Of the three dispositions Heaven wills not,

Incontinence, and malice, and insane

Bestiality; and how incontinence less

Displeaseth God and less blame doth obtain.

If rightly to regard this thou address

Thy mind, recalling who are they who smart

Above there, in that outer wilderness,

Thou wilt perceive why they are placed apart

From these fell spirits, and why with gentler blow

The Divine Justice hammereth their heart.” [90]

“O Sun, who heal’st all troubled vision, and so

Contentest me where thou dost certify,

That to doubt pleaseth not less than to know,

Turn thee now yet a little back,” said I,

“To where thou sayest that usury doth offend

The divine goodness, and the knot untie.”
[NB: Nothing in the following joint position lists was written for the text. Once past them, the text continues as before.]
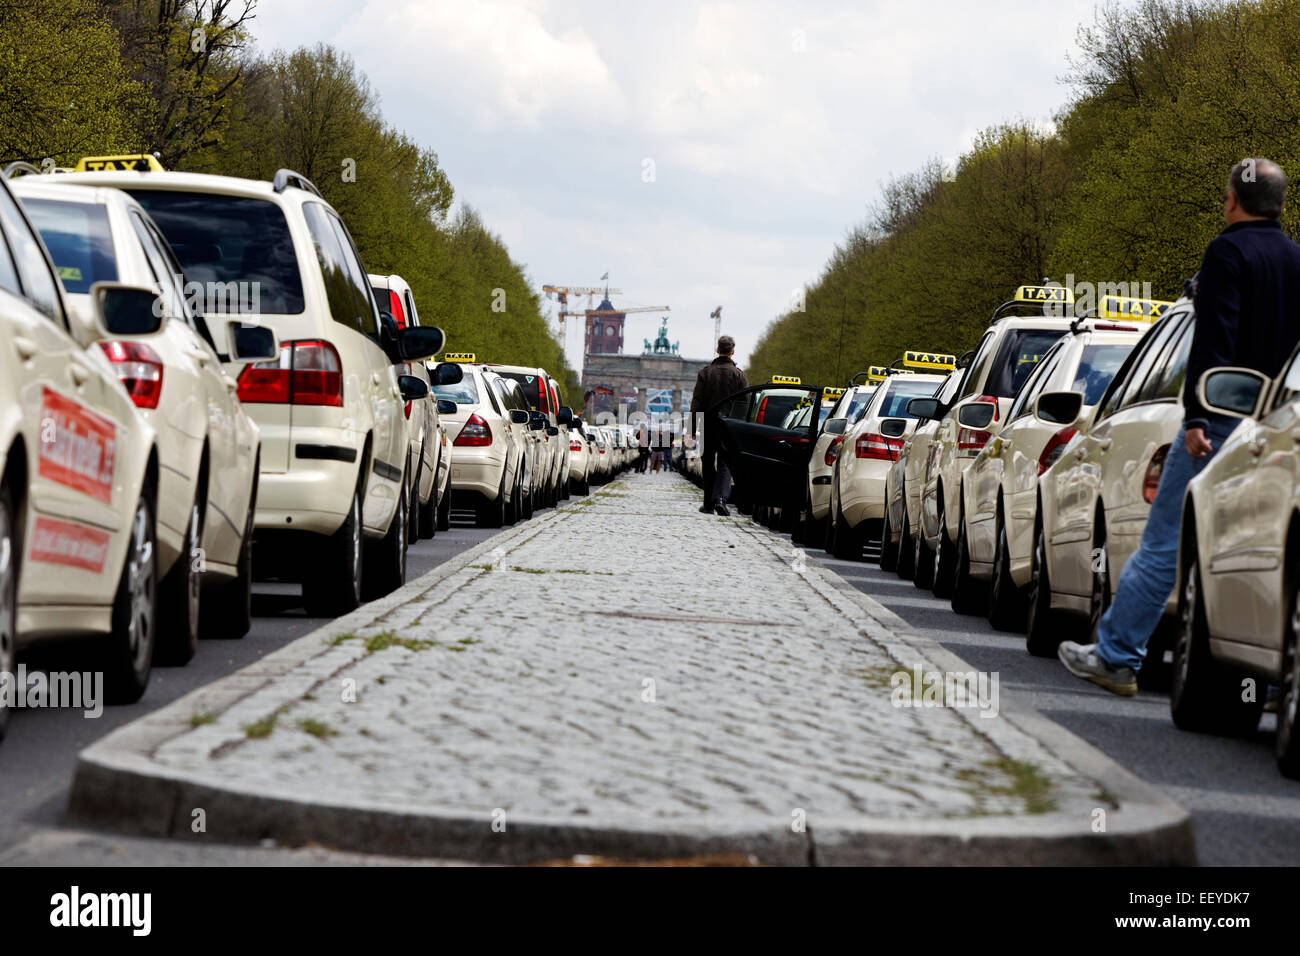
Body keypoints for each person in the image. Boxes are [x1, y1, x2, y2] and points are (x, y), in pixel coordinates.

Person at [1059, 158, 1300, 696]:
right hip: (1275, 424)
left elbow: (1215, 338)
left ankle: (1117, 655)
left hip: (1218, 421)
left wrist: (1195, 415)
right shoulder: (1296, 260)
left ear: (1233, 201)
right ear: (1281, 205)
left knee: (1166, 542)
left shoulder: (1227, 253)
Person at [690, 334, 748, 515]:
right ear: (732, 351)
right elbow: (744, 404)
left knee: (707, 463)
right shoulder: (740, 376)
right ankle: (721, 499)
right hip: (729, 427)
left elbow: (697, 402)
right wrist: (739, 427)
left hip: (708, 425)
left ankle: (708, 503)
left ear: (717, 350)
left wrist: (692, 428)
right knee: (725, 463)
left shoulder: (705, 373)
“Philosophy, to him who will attend,”[ix]97. “Philosophy”: the works of Aristotle.

Said he, “in divers places hath discerned

How Nature her example and her end

From Divine Intellect and its art hath learned. [100][x]100. “Its art”: the operation of the divine intelligence.

And to thy Physics if good heed thou pay,[xi]101. “Thy Physics”: Aristotle’s treatise on Physics (II, ii).

Thou wilt find, after but few pages turned,

That your art follows her, far as it may,[xii]103-105. Human industry follows nature as far as it can, so that it is, so to speak, the grandchild of God.

As scholar his master, so that your art is

Of the Godhead the grandchild, so to say.

By these two, if thy memory Genesis

Recalls, and its beginning, man hath need

To gain his bread and foster earthly bliss.

But the usurer, since he will not thus proceed

Flouts Nature’s follower and herself also, [110]

Setting his wealth another way to breed.[xiii]111. The moneylender sets his hope on gain derived neither from nature nor from toil.

But follow now, for I am willed to go.

The Fishes quiver on the horizon air,[xiv]113. Virgil, as usual, indicates the hour (in Jerusalem) by a description of the sky, which, of course, is not visible from Hell.  The time is three hours or more after midnight.

And over Caurus all the Wain lies low.

Far on it is where we descend the stair.”